До сих пор, хотя это произошло с полгода назад, Сач все еще не мог окончательно прийти в себя от удивления. Рот раскрыл, будто и сейчас продолжал теряться в догадках, что же это тогда могло означать. Круглыми и поглупевшими глазами уставился прямо перед собой, как, наверное, в тот раз, привстал со стула, высмотрел, наконец, то, что искал. Аня проследила за его взглядом.
- Вот тот мальчонка, - сказал он, - посреди пустого пруда тонул.
В маленьком зеленом кивере и красной, обшитой галунами тужурке? Как же все это не вязалось с этим щекастым боем. Мог ли лед треснуть под ним, созданьицем проворным, легким, как куколка. В глазах Ани он до того сросся с цветами своей одежды, что она не могла представить себе его в болоте, а особенно сейчас, глядя, как он ловко проскальзывает между стульями и столиками, ей трудно поверить, что с ним случилось тогда что-то страшное. Но, видно, это правда, раз уж Сач побледнел при одном воспоминании. Хотя в тот миг думал, скорее всего, о том, как рисковал Черский.
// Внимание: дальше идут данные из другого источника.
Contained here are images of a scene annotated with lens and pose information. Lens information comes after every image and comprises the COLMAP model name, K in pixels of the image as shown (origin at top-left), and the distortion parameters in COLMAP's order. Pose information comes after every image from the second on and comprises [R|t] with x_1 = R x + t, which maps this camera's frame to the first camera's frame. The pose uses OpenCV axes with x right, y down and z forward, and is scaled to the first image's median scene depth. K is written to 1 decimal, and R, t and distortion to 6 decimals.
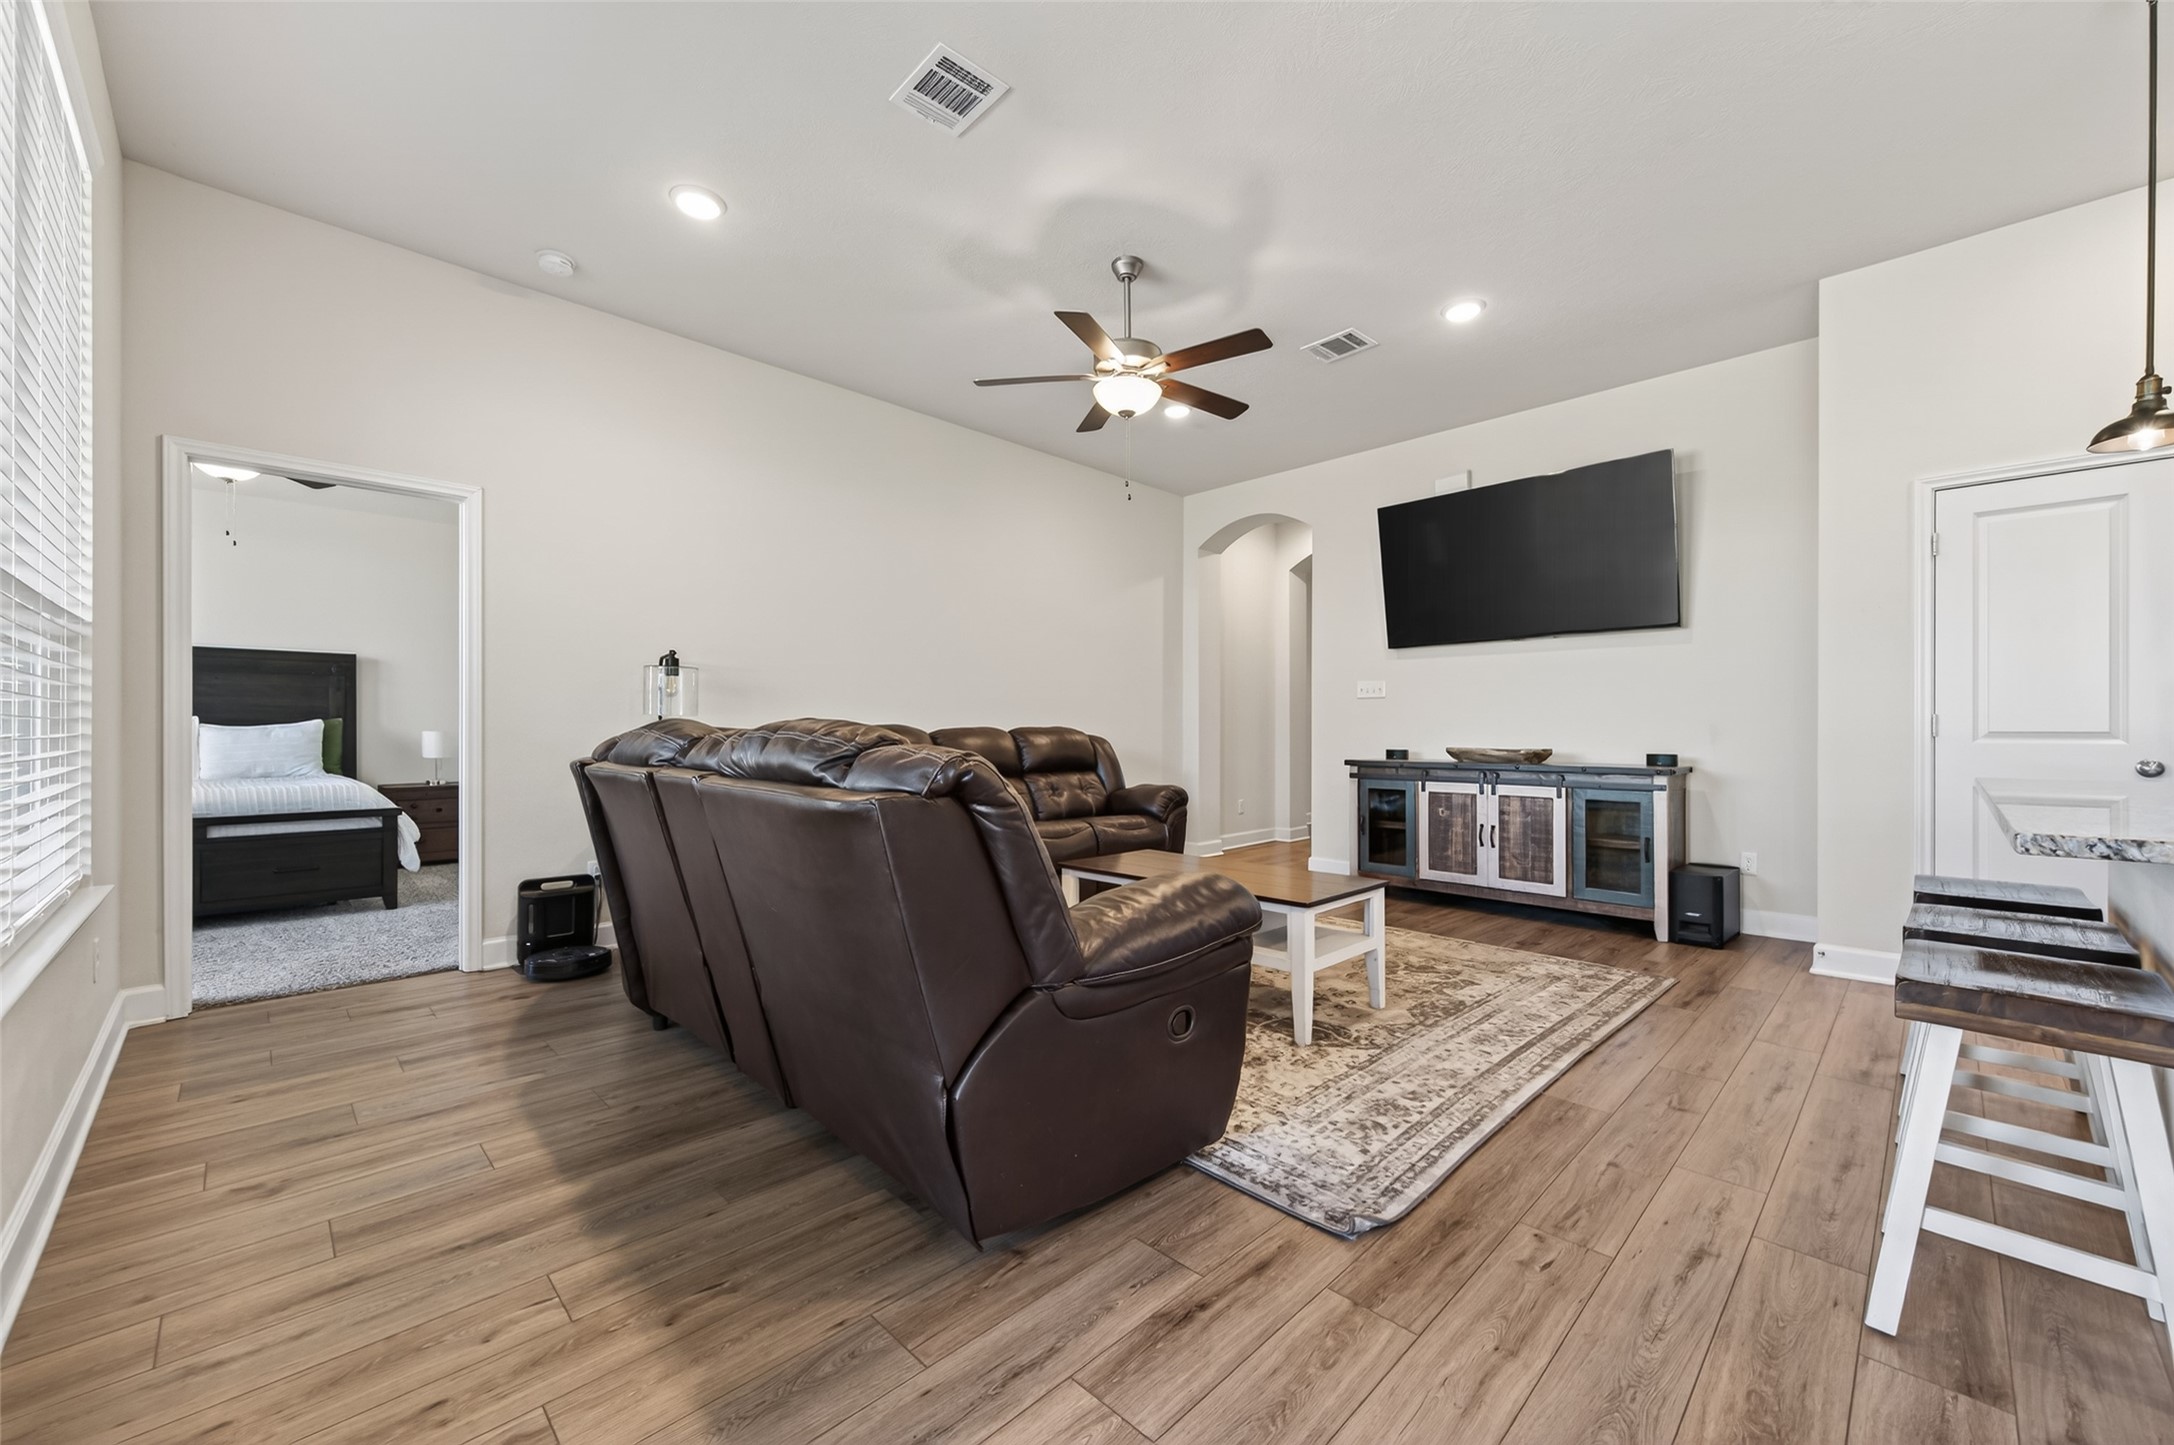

- Плотный, пожилой человек, после такого обеда. Господи Иисусе! А я на берегу. Подумайте только, - горячился Сач, - этот человек шел на смерть. Посмотрите же, какой он предоставлял ей шанс. Себе оставлял совсем крохотный, чтобы возвратиться самому, и почти никакого, чтобы с мальчонкой. Разве ему до него добраться. Втрое тяжелее парня. На полдороге лед треснет, и они оба пойдут ко дну. Он остановился. Видно, одумался-так мне показалось. Жалко жизни. Вот ведь нет! Из жилетного кармана вытащил часы, видно, их берег, и положил на носовой платок. А сам пошел дальше.
Лицо Ани снова делалось все более злым. Зачем ей слушать об этом самопожертвовании. Когда минуту назад Сач сказал, что Черский остановился, у нее появилась надежда-вернется. Но в общих-то чертах финал ей был известен. Теперь она чувствовала, что лишь обстоятельный рассказ Сача придает этой истории, которую он схематично ей обрисовал, живые черты.
- Черский бежал на цыпочках, а лед, казалось, вопреки всем стараниям ощущал тяжесть, прогибался. Словно столик из красного дерева, на который я влезал у Черского, чтобы достать какие-то бумаги из шкафа. Чем дальше, тем слой льда должен быть тоньше. Черский не обращал на это внимания, мчался вперед, и секунды не задерживаясь, перескакивая с одного места на другое, столь же опасное. Фигура его все уменьшалась--и оттого, что росло расстояние, и оттого, что с каждым шагом он все больше пригибался. Вдруг лед затрещал, Черский судорожно расставил руки и перехватил палку за нижний конец. Все на ходу.
И закричал: "Держись, держись!" Значит, не ради своей безопасности он перехватил палку, а намереваясь протянуть ее мальчику.
Слишком поздно! В этот как раз момент и погрузился в воду.
Черский потом говорил, что ручонкой он ухватился за край льдины, как за ветку, не понимая, что от давления лед тает. И когда в ладошке осталась вода, он пошел ко дну.
Сач пригладил волосы жестом, в котором сквозила какая-то безнадежность. Умолк. Чувствовал: чего-то он не можетпродолжать ли рассказ, распутать ли свои воспоминания либо же смириться с собой, каким сам он был тогда.
- Я! - продолжал он. - Я! - бормотал он. - Не страх удерживал меня на берегу. И даже не подумал о том, чтобы спуститься на лед. Оттого, может, что тут же созрел у меня в голове некий план. Не знаю, не знаю! - твердил он. Тер рукою лоб. - Я из деревни, но у нас мало кто умеет плавать. А мне легкие не позволяют, - оправдывался он. Его даже передернуло всего при одном только воспоминании, он принялся дальше выкладывать, как все было. На льду, - объяснял Сач, - появились трещины, со страшным шумом лед ломался в центре, а потом вдруг такой треск раздался, будто кто поднял весь ледяной покров с пруда и шмякнул оземь. Черский отскочил в сторону, то ползком, то на четвереньках. Даже и не знаю, не упал ли он сразу, во всяком случае, позади него огромная, метров двадцать, трещина стала заполняться водой. Он отполз от нее довольно далеко, сел на лед, огляделся по сторонам. Я заорал что-то, от чего-то его предостерегая. Он и головы не повернул. Промок уже, наверное, насквозь, я же видел, как с плеч, груди и живота он счищает снег, стряхивает его с пальцев. Тут он приложил руки ко рту и крикнул мне: "Развесь мои вещи на кустике, а то отсыреют!" Они валялись на земле, там, где он их бросил, я стал поднимать, из куртки выпал бумажник, записная книжка, ручка.